Note: Borrowers can negotiate with the seller, so they pay some or all of their closing costs if they’d prefer to keep more money in their pocket. VA loans allow sellers to pay 4% of the loan amount as seller-paid costs, but lender fees are not covered. If any judgments or credit balances prevent a borrower from qualifying for their loan, the seller may pay the VA funding fee, prepaid property taxes, and insurance, plus discount points.
VA Loan Funding Fee
Funding fees are non-discretionary, one-time, upfront payments made by Veterans to the VA. The VA funding fee helps offset the costs of the VA loan program while also ensuring that borrowers continue to receive all the great benefits associated with VA loans, such as no mortgage insurance or down payment requirements.
It is important to note that the FHA loan also has an upfront fee of 1.75% of the loan amount for PMI (called UFMIP) that is paid at closing, whereas the VA Funding Fee is 2.3% for first-time use (or as applied with multi-use). Both the VA Funding Fee and the UFMIP for FHA are often added to the loan but can also be paid in full as a line item closing cost. However, a great differentiating factor is that a Veteran with a disability rating of 10% or over will have their funding fee waived for their VA Guaranteed loan.
In order to get a better sense of these costs, we compared closing costs for conventional-conforming purchase mortgages with the closing costs for VA purchase mortgages.
VA Loans Sometimes Offer Lower Closing Costs Than Conventional
As we’ve just seen, VA loans win hands down on discretionary charges. The non-discretionary funding fee is the biggest variable in the remaining cost of the loan. It is important to understand that the funding fee is waived for VA borrowers receiving compensation from the VA for service-related disabilities and surviving spouses. Net, VA loans frequently beat other loan types in total closing costs. See the chart below.
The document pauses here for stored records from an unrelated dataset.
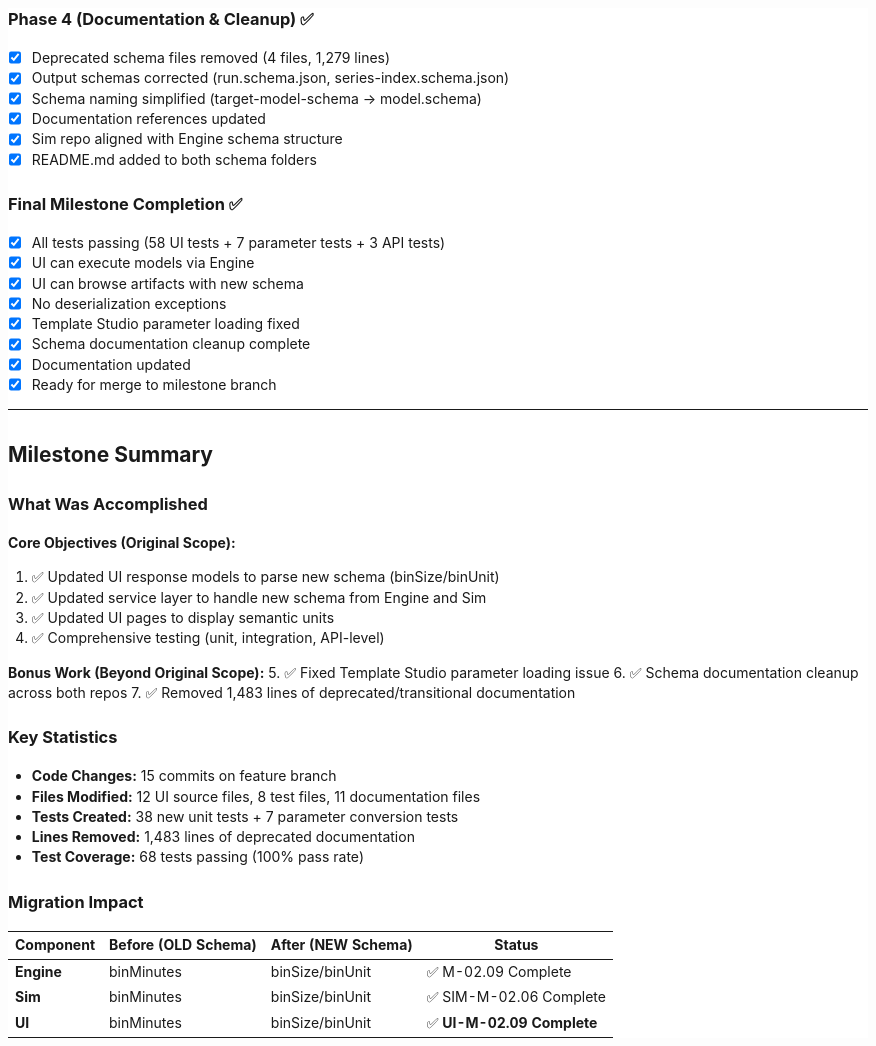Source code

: ### Phase 4 (Documentation & Cleanup) ✅
- [x] Deprecated schema files removed (4 files, 1,279 lines)
- [x] Output schemas corrected (run.schema.json, series-index.schema.json)
- [x] Schema naming simplified (target-model-schema → model.schema)
- [x] Documentation references updated
- [x] Sim repo aligned with Engine schema structure
- [x] README.md added to both schema folders

### Final Milestone Completion ✅
- [x] All tests passing (58 UI tests + 7 parameter tests + 3 API tests)
- [x] UI can execute models via Engine
- [x] UI can browse artifacts with new schema
- [x] No deserialization exceptions
- [x] Template Studio parameter loading fixed
- [x] Schema documentation cleanup complete
- [x] Documentation updated
- [x] Ready for merge to milestone branch

---

## Milestone Summary

### What Was Accomplished

**Core Objectives (Original Scope):**
1. ✅ Updated UI response models to parse new schema (binSize/binUnit)
2. ✅ Updated service layer to handle new schema from Engine and Sim
3. ✅ Updated UI pages to display semantic units
4. ✅ Comprehensive testing (unit, integration, API-level)

**Bonus Work (Beyond Original Scope):**
5. ✅ Fixed Template Studio parameter loading issue
6. ✅ Schema documentation cleanup across both repos
7. ✅ Removed 1,483 lines of deprecated/transitional documentation

### Key Statistics

- **Code Changes:** 15 commits on feature branch
- **Files Modified:** 12 UI source files, 8 test files, 11 documentation files
- **Tests Created:** 38 new unit tests + 7 parameter conversion tests
- **Lines Removed:** 1,483 lines of deprecated documentation
- **Test Coverage:** 68 tests passing (100% pass rate)

### Migration Impact

| Component | Before (OLD Schema) | After (NEW Schema) | Status |
|-----------|-------------------|-------------------|--------|
| **Engine** | binMinutes | binSize/binUnit | ✅ M-02.09 Complete |
| **Sim** | binMinutes | binSize/binUnit | ✅ SIM-M-02.06 Complete |
| **UI** | binMinutes | binSize/binUnit | ✅ **UI-M-02.09 Complete** |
Closing Costs Distribution for VA and Conventional Purchase Mortgages, 1-4 Units
Closing costs also vary greatly by location. VA borrowers in Arkansas, for example, pay the lowest closing costs ($3,989). VA borrowers pay the highest closing costs in D.C., Hawaii, and the islands – upward of $14k.
INTEREST RATES AND RATE SPREAD
From the HMDA LAR data, we observe that VA loans have the lowest interest rate and the lowest rate spread. Rate spread is the difference between average rates offered to VA borrowers and the average prime offer rate offered for similar loans.
Pricing Statistics by Loan Type
Lenders and Veterans negotiate the interest rate and points. The VA pamphlet states the Veteran and the seller can negotiate for the seller to pay all or some of the points, and the points may not be financed in the loan except with Interest Rate Reduction Refinancing Loans (IRRRLs). In addition, from the VA pamphlet, the seller, lender, or any other party may pay fees and charges, including discount points, on behalf of the borrower. This makes the VA loan one of the strongest options for covering any and all closing costs.
No Private Mortgage Insurance on Any VA Loans
One of the many advantages of a VA loan is that the Veteran does not have to pay private mortgage insurance (PMI) (e.g., in the case of a conventional loan with a CLTV above 80%) or mortgage insurance premiums (e.g., in the case of an FHA loan). An important benefit of a VA loan is that it helps keep the monthly payments low for borrowers. Typically, PMI costs 0.5 – 1% of a loan amount per year, which can add up quickly.